Two New Publications: Small Arms Survey reports

The Small Arms Survey, a Geneva-based research organisation, has recently released two new reports I have worked on. The first, Research Note 43: Producers of Small Arms, Light Weapons, & Ammunition, examines the producers of small arms and light weapons and ammunition worldwide. The brief information sheet identifies 30 states which comprise some of the world’s major manufacturers. The note also identifies various countries producing guided light weapons, including MANPADS and ATGWs. An excerpt from the note follows:

While the industry is in many ways opaque, examining patterns of small arms and light weapons exports provides some insight into the production capabilities of many countries. The Small Arms Survey has identified 20 countries that have exported USD 100 million worth of small arms and light weapons or more in a single calendar year since 2001 (see Table 3). This number is likely larger, given the opacity of the arms trade (Holtom, Pavesi and Rigual, 2014). All of these exporters are also significant producers of small arms and light weapons, while other producers manufacture primarily for their domestic markets.
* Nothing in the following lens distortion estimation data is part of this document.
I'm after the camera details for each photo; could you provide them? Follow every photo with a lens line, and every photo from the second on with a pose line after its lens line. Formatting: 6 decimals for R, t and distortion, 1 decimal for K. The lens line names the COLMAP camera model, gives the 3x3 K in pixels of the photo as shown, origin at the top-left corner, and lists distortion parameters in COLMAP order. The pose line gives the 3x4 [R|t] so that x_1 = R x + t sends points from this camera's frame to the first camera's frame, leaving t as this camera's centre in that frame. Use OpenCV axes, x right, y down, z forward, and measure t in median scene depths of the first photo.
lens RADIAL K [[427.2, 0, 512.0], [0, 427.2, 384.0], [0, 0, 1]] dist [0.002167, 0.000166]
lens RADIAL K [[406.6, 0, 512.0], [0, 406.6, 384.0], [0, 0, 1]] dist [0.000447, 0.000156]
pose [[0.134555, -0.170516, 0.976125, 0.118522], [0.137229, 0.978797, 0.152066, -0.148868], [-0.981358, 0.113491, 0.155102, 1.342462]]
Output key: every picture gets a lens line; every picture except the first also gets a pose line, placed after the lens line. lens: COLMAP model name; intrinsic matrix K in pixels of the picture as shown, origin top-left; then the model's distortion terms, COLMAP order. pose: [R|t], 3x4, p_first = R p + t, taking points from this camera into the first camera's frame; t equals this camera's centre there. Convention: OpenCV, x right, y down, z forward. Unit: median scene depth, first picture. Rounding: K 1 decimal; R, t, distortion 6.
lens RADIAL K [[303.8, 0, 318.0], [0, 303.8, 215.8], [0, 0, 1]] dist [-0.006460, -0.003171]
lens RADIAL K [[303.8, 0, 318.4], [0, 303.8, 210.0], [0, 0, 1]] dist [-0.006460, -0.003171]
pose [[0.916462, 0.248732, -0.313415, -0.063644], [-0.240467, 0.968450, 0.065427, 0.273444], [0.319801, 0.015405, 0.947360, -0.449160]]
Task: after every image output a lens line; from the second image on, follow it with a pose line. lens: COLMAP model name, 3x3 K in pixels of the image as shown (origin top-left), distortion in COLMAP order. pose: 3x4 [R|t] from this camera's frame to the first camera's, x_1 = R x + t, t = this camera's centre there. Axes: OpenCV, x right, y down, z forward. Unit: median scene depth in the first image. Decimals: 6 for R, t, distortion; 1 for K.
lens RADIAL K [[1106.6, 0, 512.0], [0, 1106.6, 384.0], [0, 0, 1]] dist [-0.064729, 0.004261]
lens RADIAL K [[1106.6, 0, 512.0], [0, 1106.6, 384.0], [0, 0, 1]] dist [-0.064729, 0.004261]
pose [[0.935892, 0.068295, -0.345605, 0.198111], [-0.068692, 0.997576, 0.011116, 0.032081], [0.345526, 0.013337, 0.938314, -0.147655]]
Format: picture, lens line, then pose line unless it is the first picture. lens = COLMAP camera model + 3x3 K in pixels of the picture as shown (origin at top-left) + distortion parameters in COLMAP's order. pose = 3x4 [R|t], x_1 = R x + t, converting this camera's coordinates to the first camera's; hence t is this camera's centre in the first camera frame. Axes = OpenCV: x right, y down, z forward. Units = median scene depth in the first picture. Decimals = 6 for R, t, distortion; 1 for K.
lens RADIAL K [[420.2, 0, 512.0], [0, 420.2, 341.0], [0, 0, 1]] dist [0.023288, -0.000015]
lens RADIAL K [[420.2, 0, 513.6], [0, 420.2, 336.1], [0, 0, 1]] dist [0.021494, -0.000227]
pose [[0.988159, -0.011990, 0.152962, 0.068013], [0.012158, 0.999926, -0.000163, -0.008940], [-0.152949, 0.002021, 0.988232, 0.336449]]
However, not all exporters are producers. Some countries with recorded ‘exports’—significantly smaller than those listed in this report—are simply countries through which arms and munitions have transited or been re-exported.

The second report, a longer-format Issue Brief, co-authored with Alex Diehl and entitled “Feeding the Fire: Illicit Small Arms Ammunition in Afghanistan, Iraq, and Somalia“, examines small arms ammunition found in the holdings of non-state armed groups within Afghanistan, Iraq, and Somalia. An excerpt from the paper, discussing some of its main findings, can be read below:

  • The main calibre observed in Afghanistan, Iraq, and Somalia is the Soviet-designed 7.62 x 39 mm cartridge. Ammunition of this calibre is used with AK and AKM assault rifles, as well as other Kalashnikov-pattern rifles and variants produced in numerous countries.

  • Most of the reviewed cartridges fall within a few standard calibres, primarily of Soviet design, along with some NATO standards. Other calibres are comparatively few in variety and quantity.

  • Most of the small arms ammunition observed was manufactured in China, Iraq, the former Soviet Union, and Sudan.

  • All of the observed calibres were designed and adopted before or during the cold war era. No modern calibres – ones designed and adopted during the past 30 years – were documented.

  • Analysis of small arms ammunition is often limited as a result of poor documenting practices.